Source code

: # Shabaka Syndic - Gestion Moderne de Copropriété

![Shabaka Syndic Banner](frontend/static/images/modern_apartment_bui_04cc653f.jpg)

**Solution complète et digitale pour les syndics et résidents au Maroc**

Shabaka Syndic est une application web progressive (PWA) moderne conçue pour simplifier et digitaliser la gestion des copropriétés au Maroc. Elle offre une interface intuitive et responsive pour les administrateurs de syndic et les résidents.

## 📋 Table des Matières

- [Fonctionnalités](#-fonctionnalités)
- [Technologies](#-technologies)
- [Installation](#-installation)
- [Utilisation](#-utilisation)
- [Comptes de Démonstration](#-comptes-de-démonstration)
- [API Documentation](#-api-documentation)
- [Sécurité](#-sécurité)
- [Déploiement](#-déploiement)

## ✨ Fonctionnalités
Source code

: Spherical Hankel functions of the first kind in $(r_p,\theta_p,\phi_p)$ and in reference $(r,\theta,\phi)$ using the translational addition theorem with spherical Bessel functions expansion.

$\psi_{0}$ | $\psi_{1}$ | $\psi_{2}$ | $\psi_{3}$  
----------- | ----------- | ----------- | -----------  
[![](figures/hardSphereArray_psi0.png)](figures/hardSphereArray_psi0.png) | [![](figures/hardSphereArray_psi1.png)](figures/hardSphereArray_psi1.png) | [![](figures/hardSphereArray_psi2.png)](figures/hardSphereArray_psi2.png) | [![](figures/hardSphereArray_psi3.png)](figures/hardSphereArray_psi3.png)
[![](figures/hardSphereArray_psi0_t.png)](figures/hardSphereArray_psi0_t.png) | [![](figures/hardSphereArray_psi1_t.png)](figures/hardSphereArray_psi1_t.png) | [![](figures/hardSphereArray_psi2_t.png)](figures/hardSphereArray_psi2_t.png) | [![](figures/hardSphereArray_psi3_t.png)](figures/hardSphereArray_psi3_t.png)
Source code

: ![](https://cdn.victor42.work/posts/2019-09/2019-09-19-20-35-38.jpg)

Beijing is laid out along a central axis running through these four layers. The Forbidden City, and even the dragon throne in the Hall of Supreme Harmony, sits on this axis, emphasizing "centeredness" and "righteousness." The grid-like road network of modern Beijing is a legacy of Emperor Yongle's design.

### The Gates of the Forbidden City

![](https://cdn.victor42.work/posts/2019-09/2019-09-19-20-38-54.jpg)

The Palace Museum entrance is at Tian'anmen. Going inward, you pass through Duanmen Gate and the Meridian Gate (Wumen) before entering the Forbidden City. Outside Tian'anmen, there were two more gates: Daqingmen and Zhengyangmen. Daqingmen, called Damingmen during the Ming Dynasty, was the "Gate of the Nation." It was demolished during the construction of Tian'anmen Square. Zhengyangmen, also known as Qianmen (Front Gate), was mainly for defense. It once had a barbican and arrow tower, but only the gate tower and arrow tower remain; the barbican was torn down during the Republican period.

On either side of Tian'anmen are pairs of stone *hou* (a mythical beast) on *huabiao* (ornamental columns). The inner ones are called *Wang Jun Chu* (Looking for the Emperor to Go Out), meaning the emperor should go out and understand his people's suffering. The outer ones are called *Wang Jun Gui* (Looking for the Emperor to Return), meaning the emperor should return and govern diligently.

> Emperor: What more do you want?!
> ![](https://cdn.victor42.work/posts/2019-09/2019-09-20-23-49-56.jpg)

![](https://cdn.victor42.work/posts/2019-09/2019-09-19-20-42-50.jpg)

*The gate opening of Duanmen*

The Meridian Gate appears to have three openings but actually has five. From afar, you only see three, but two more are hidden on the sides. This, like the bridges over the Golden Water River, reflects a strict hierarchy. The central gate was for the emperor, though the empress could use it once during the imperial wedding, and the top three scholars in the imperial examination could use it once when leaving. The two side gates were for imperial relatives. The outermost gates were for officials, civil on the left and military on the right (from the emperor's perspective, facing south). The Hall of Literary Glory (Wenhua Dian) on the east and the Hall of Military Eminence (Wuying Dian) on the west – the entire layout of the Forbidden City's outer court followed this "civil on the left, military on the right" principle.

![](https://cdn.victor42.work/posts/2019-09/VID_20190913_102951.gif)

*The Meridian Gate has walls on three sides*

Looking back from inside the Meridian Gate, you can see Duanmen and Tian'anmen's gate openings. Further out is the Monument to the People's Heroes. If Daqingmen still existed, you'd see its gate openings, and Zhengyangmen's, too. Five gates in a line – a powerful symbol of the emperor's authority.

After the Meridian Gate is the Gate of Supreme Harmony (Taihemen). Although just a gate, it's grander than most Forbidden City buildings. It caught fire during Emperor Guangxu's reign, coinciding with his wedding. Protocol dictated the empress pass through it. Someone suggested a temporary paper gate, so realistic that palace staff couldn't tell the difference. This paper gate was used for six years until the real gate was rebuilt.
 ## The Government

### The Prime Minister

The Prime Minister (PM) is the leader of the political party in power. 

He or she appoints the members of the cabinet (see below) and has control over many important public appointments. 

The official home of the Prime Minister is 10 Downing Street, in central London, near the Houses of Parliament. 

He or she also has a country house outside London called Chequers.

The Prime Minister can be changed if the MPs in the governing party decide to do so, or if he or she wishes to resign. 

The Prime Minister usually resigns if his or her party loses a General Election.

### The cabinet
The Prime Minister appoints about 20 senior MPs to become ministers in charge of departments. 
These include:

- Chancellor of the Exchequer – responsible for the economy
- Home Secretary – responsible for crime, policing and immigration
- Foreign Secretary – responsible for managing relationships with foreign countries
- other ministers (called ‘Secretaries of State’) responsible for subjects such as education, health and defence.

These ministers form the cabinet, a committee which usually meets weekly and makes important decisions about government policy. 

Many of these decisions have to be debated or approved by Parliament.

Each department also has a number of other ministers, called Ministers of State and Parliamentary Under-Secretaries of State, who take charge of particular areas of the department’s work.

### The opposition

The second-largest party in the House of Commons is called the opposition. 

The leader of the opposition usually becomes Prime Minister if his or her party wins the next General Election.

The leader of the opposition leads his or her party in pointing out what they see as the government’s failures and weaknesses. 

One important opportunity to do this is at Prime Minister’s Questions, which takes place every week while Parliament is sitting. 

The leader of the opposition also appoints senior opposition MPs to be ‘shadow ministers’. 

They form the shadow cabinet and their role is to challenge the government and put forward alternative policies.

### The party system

- - - -

* _Directions for this task_
What lines of the material above include "which"? Copy each one.

* _Solution to this problem_
These ministers form the cabinet, a committee which usually meets weekly and makes important decisions about government policy. 
One important opportunity to do this is at Prime Minister’s Questions, which takes place every week while Parliament is sitting. 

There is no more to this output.